Sua principal concorrente, a Samsung Electronics, espera triplicar seus lucros no quarto trimestre, atingindo um recorde histórico, impulsionada pela alta dos preços da memória em meio à crescente demanda ligada à inteligência artificial. Isso representa uma melhora significativa em relação ao ano anterior.
À medida que as empresas de memória priorizam a capacidade para atender à demanda de aplicativos de IA, isso contribuiu para uma escassez em todo o mercado, afetando os chips usados em computadores pessoais e dispositivos móveis.
O analista de mercado estima que os preços da memória subiram entre 40% e 50% no último trimestre e espera ganhos semelhantes no primeiro trimestre. Tanto a Samsung Electronics quanto a SK Hynix negociavam com um índice P/L futuro inferior a 10x.
O índice Nasdaq 100 está sendo negociado bem acima das médias de avaliação de longo prazo, e existem outros riscos de queda para o mercado que podem estimular saídas de capital. A tensão comercial pode se manifestar a qualquer momento.
Trump afirmou na segunda-feira que os EUA começarão a cobrar uma tarifa de 25% sobre as importações de países que fazem negócios com o Irã. A medida entra em vigor imediatamente, disse ele em uma publicação no Truth Social.
Não está claro se ele finalmente irá sobrepor as novas tarifas às taxas existentes ou anunciar isenções para a China. Em agosto passado, Peter Navarro minimizou a ideia de penalizar a China por sua compra de petróleo russo.
Apesar da postura intransigente de Khamenei contra negociações com Washington, o chanceler alemão Friedrich Merz afirmou na terça-feira que o regime iraniano, já fragilizado, parece estar em declínio, enquanto protestos em massa continuam por todo o país.
Mesmo que os EUA respeitem seu acordo com a China, Pequim ficaria agitada com uma repetição da queda de Maduro. Esperava-se que as refinarias chinesas substituíssem o petróleo venezuelano por petróleo bruto iraniano nos próximos meses.

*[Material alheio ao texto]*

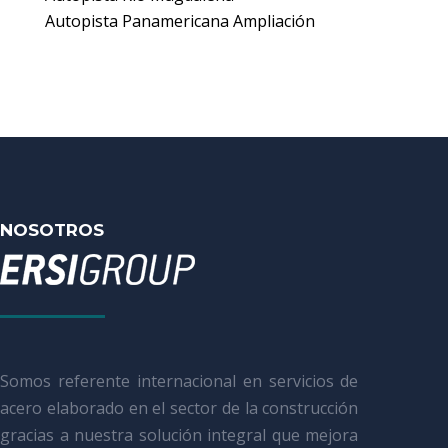
Autopista Panamericana Ampliación
NOSOTROS
Somos referente internacional en servicios de
acero elaborado en el sector de la construcción
gracias a nuestra solución integral que mejora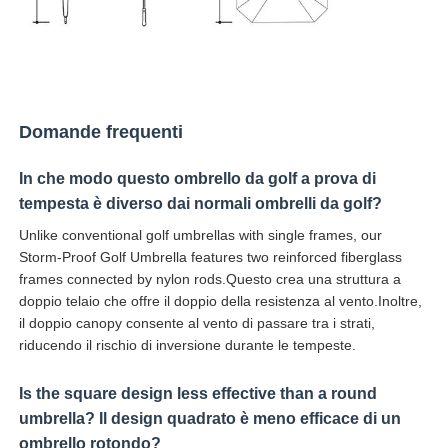
Domande frequenti
In che modo questo ombrello da golf a prova di
tempesta è diverso dai normali ombrelli da golf?
Unlike conventional golf umbrellas with single frames, our
Storm-Proof Golf Umbrella features two reinforced fiberglass
frames connected by nylon rods.Questo crea una struttura a
doppio telaio che offre il doppio della resistenza al vento.Inoltre,
il doppio canopy consente al vento di passare tra i strati,
riducendo il rischio di inversione durante le tempeste.
Is the square design less effective than a round
umbrella? Il design quadrato è meno efficace di un
ombrello rotondo?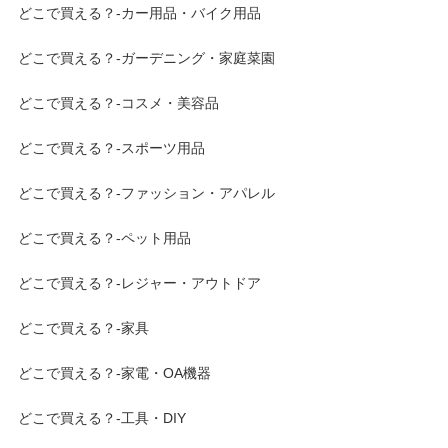
どこで買える？-カー用品・バイク用品
どこで買える？-ガーデニング・家庭菜園
どこで買える？-コスメ・美容品
どこで買える？-スポーツ用品
どこで買える？-ファッション・アパレル
どこで買える？-ペット用品
どこで買える？-レジャー・アウトドア
どこで買える？-家具
どこで買える？-家電・OA機器
どこで買える？-工具・DIY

Em segundo lugar, os mercados ainda estão ancorados na premissa de que a inflação está arrefecendo e que as taxas de juro irão diminuir. O resultado seria o Fed manter as taxas elevadas por mais tempo, ou mesmo apertar as condições financeiras.
Uma desaceleração forçada nos gastos fiscais ou quedas nas contratações corporativas podem se traduzir rapidamente em lucros mais fracos, principalmente fora das grandes empresas de tecnologia. Quaisquer revisões para baixo são críticas quando a euforia causada pelo medo de ficar de fora (FOMO) permanece predominante.
Bernstein, Societe Generale e Goldman Sachs foram as mais recentes adições ao crescente grupo de investidores otimistas com as ações chinesas, com a primeira elevando a recomendação para as ações do país para "acima da média do mercado" na semana passada.
O Goldman Sachs elevou sua previsão de crescimento dos lucros na China, esperando que ele acelere para 14% em 2026 e 2027, ante 4% em 2025, citando "monetização da inteligência artificial, estímulos políticos e excesso de liquidez".
Os participantes do mercado também estão apostando forte no yuan, com alguns prevendo que ele se valorize para até 6,25 este ano. Citigroup, Goldman Sachs e Bank of America estão entre os que o favorecem, aumentando o apelo do ativo.

"Um yuan mais forte pode ajudar as ações, melhorando os retornos em dólar e o sentimento de risco", disse um estrategista da Franklin Templeton. "Ao mesmo tempo, fluxos genuínos de capital para ações... podem sustentar a moeda."
O superávit comercial da China atingiu quase US$ 1,19 trilhão em 2025, à medida que os produtores redirecionaram seu foco para os mercados emergentes, especialmente o Sudeste Asiático. O setor automobilístico registrou um aumento de 19,4% nas exportações totais.
Os economistas esperam que o forte ritmo de crescimento continue este ano, impulsionado pela criação de centros de produção no exterior por empresas chinesas, bem como pela forte demanda por chips de menor qualidade e outros componentes eletrônicos.
A recente decisão de aumentar o rácio de financiamento de margem de 80% para 100% poderá ser um divisor de águas. Os gestores de fundos poderão sentir-se tentados a investir mais em ações de valor em vez de arriscar uma bolha tecnológica ainda maior.